Lines drawn from a dataset
:::::
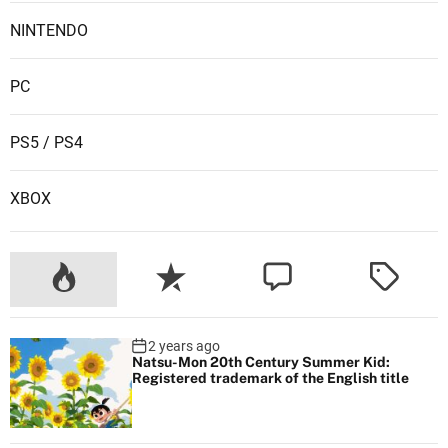
NINTENDO
PC
PS5 / PS4
XBOX
2 years ago
Natsu-Mon 20th Century Summer Kid:
Registered trademark of the English title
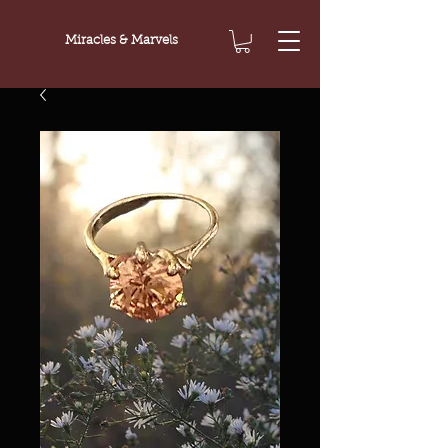
Miracles & Marvels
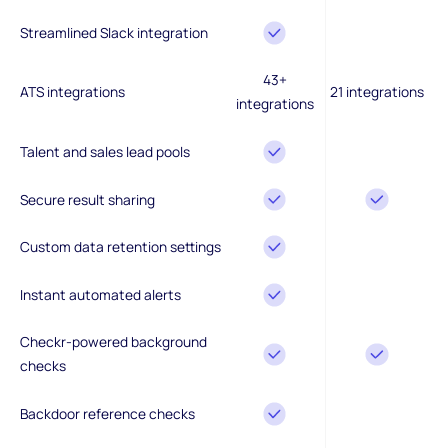
Streamlined Slack integration
43+
ATS integrations
21 integrations
integrations
Talent and sales lead pools
Secure result sharing
Custom data retention settings
Instant automated alerts
Checkr-powered background
checks
Backdoor reference checks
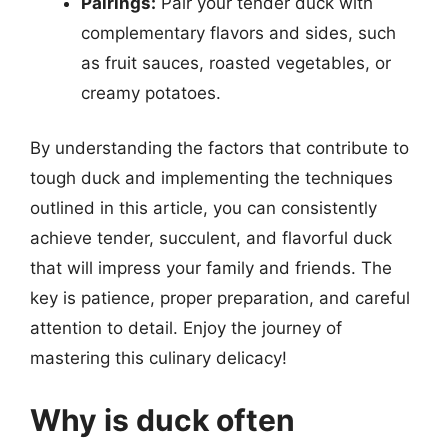
Pairings:
Pair your tender duck with
complementary flavors and sides, such
as fruit sauces, roasted vegetables, or
creamy potatoes.
By understanding the factors that contribute to
tough duck and implementing the techniques
outlined in this article, you can consistently
achieve tender, succulent, and flavorful duck
that will impress your family and friends. The
key is patience, proper preparation, and careful
attention to detail. Enjoy the journey of
mastering this culinary delicacy!
Why is duck often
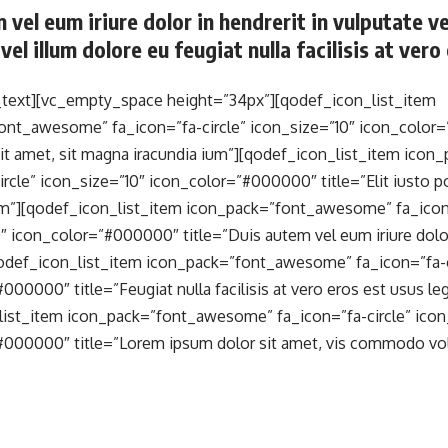
 vel eum iriure dolor in hendrerit in vulputate v
vel illum dolore eu feugiat nulla facilisis at ver
text][vc_empty_space height=”34px”][qodef_icon_list_item
ont_awesome” fa_icon=”fa-circle” icon_size=”10″ icon_color
sit amet, sit magna iracundia ium”][qodef_icon_list_item ic
ircle” icon_size=”10″ icon_color=”#000000″ title=”Elit iusto 
um”][qodef_icon_list_item icon_pack=”font_awesome” fa_icon=
″ icon_color=”#000000″ title=”Duis autem vel eum iriure dolor 
qodef_icon_list_item icon_pack=”font_awesome” fa_icon=”fa-ci
000000″ title=”Feugiat nulla facilisis at vero eros est usus leg
list_item icon_pack=”font_awesome” fa_icon=”fa-circle” icon
#000000″ title=”Lorem ipsum dolor sit amet, vis commodo vol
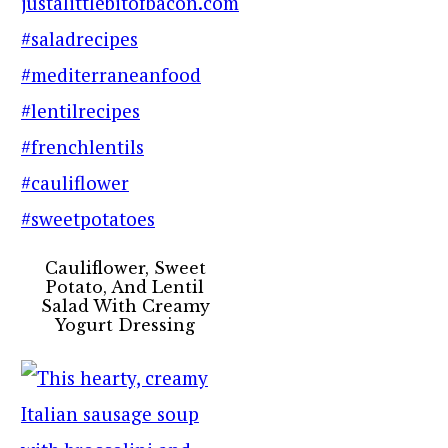
Cauliflower, Sweet
Potato, And Lentil
Salad With Creamy
Yogurt Dressing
:::::
● **PROBLEM DETAILS**: Pick out each of the lines above that contains the string "iriure", matching case exactly.

● **FINISHED TASK**:
 vel eum iriure dolor in hendrerit in vulputate v
″ icon_color=”#000000″ title=”Duis autem vel eum iriure dolor 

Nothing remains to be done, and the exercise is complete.